Synergetic and Lyapunov Redesign based Nonlinear Control Approach for Gas Turbine System

Abstract

Gas turbine systems are getting growing interest because of some of their features including limited emissions, flexible operation of power generation, versatile and minimal upfront investment. Moreover, the advent of green hydrogen as fuel to be combined with natural gas in different content rates has even more raised attention on gas turbines. The main goal of this article is to propose controllers such as Synergetic and Lyapunov Redesign to achieve a performance improvement using nonlinear control theory. The nonlinear model for the gas turbine system (GTS) is considered in the controller's model through a set of state variables. As an example, the speed of the GTS is determined by the fuel flow rate under varying load conditions.
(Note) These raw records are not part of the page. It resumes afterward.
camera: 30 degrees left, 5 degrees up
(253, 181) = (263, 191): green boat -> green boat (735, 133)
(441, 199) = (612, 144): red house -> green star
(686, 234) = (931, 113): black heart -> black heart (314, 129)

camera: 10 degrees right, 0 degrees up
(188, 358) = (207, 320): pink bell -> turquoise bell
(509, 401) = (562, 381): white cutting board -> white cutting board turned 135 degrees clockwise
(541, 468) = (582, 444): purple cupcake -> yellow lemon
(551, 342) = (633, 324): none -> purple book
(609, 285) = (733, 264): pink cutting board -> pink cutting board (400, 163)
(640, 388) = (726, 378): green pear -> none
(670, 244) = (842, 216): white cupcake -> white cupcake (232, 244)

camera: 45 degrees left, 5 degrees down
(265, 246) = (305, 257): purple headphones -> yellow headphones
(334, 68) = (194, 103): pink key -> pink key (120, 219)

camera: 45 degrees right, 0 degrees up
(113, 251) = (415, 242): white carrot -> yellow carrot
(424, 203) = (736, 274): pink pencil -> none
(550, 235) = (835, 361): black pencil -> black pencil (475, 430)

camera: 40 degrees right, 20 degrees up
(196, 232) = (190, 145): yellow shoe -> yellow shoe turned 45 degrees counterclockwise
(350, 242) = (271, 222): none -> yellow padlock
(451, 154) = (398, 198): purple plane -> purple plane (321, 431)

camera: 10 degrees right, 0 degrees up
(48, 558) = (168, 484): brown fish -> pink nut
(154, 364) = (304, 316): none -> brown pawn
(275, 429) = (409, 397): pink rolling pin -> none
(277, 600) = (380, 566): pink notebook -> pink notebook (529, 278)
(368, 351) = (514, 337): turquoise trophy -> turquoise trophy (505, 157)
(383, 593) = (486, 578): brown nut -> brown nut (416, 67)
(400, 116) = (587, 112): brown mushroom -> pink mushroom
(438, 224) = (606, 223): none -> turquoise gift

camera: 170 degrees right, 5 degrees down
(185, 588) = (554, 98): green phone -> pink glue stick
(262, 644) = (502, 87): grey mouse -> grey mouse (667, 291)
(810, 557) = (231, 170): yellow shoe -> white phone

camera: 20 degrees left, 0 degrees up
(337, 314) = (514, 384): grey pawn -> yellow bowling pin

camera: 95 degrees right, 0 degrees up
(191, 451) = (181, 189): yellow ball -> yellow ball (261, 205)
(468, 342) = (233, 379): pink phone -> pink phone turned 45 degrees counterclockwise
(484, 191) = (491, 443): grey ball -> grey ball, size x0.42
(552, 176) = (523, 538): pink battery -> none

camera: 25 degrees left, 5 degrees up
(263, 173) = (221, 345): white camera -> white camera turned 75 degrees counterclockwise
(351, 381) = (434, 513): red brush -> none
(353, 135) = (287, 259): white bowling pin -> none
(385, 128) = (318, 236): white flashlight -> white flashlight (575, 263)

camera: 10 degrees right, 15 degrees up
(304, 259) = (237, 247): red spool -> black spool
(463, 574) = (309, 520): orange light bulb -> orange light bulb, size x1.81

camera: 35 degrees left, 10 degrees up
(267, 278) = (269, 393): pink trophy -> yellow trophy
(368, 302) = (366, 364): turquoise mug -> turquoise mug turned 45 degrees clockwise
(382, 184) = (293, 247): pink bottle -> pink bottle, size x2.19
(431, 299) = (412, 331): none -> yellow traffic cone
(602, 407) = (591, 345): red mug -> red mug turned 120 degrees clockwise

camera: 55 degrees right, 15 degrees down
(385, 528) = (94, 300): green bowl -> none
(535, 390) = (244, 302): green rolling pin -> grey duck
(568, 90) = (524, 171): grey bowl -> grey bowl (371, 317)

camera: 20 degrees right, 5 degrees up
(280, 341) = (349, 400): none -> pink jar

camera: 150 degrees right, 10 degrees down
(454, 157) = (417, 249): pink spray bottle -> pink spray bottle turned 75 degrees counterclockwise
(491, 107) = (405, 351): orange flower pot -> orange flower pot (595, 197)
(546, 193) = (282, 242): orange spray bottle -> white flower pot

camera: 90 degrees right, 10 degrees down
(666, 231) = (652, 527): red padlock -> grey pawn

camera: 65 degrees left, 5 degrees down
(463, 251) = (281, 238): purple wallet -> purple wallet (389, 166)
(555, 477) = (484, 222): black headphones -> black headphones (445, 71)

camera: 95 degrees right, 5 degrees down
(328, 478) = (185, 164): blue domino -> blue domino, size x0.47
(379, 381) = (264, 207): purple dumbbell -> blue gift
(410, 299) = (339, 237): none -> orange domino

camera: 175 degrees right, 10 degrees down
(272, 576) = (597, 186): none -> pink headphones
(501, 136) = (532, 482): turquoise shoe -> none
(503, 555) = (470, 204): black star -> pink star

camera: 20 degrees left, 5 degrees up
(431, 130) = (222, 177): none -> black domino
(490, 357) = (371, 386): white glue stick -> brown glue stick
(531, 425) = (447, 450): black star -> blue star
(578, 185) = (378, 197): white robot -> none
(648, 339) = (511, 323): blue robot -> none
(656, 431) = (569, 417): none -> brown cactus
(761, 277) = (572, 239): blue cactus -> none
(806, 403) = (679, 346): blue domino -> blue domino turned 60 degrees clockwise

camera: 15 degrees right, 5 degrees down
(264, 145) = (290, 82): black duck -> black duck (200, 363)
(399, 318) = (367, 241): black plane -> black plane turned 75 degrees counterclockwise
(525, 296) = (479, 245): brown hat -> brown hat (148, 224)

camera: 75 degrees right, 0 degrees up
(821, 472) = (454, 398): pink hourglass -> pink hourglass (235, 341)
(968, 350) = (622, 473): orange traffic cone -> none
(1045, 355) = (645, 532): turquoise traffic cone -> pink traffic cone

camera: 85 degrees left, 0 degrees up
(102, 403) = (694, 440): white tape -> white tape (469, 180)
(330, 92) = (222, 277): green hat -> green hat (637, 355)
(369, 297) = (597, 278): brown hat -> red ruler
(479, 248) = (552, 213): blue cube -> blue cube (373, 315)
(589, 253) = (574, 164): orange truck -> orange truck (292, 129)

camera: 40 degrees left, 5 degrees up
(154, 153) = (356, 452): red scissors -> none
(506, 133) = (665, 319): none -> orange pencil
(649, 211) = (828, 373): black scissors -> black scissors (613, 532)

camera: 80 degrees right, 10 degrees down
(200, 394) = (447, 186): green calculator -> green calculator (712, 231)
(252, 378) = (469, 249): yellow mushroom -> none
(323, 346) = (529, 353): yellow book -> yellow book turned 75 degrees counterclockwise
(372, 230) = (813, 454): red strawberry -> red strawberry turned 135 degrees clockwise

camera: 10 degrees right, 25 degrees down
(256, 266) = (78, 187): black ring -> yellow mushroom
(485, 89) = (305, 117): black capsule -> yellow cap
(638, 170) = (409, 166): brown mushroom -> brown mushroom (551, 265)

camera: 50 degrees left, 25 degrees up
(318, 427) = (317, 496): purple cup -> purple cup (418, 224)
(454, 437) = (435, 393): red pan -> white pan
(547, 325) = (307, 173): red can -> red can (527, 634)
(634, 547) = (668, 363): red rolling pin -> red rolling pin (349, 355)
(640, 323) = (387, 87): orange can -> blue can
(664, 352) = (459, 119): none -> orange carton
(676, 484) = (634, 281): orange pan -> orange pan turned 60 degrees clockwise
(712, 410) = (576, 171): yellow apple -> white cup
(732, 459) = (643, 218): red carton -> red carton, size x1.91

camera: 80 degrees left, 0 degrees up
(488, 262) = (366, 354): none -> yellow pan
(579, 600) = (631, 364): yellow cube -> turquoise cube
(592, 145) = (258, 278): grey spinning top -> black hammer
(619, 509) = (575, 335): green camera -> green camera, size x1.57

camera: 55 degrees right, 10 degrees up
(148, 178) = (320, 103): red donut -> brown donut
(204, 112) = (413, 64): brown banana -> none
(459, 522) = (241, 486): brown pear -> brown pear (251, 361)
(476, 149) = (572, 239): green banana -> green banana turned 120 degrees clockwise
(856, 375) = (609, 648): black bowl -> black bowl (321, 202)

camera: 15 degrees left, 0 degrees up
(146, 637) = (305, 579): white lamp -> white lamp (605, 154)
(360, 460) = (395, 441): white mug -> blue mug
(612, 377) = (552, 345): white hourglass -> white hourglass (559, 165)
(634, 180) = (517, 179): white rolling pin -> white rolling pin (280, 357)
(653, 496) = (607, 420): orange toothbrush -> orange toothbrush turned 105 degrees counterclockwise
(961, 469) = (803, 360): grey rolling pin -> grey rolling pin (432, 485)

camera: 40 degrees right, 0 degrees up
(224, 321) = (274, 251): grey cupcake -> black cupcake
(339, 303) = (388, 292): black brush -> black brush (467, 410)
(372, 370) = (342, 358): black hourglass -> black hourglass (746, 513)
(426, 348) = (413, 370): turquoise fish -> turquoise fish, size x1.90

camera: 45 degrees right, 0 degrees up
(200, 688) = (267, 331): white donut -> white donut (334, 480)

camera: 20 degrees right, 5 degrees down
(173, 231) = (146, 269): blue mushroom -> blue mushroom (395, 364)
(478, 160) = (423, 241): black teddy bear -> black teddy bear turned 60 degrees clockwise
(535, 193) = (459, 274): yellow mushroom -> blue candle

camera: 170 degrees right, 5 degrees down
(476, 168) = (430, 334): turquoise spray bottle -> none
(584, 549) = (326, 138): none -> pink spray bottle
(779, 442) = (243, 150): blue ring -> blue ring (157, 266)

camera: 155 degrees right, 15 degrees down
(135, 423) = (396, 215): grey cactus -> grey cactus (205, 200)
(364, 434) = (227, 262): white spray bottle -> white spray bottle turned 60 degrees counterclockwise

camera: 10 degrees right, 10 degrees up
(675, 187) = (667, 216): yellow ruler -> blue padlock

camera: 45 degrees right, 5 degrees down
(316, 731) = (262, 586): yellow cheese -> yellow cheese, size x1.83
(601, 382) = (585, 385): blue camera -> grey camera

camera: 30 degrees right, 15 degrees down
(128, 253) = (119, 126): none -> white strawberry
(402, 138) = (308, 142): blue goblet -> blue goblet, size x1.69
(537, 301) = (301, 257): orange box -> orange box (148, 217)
The Synergetic Controller (SC) and Lyapunov Redesign Controller (LRC) have been proposed for the fuel flow regulation to achieve the speed stabilization of a GTS in presence of disturbances. The mathematical derivation of the proposed SC and LRC has been done using the nonlinear theory. To prove the asymptotic stability of the proposed controllers for the GTS, the Lyapunov theory has been utilized. To validate the performance capability of the proposed controllers, the simulations have been performed in MATLAB/Simulink. The proposed controllers have been compared with the conventional linear PID controller, showing that the SC outperforms others in terms of the convergence time and the steady state errors.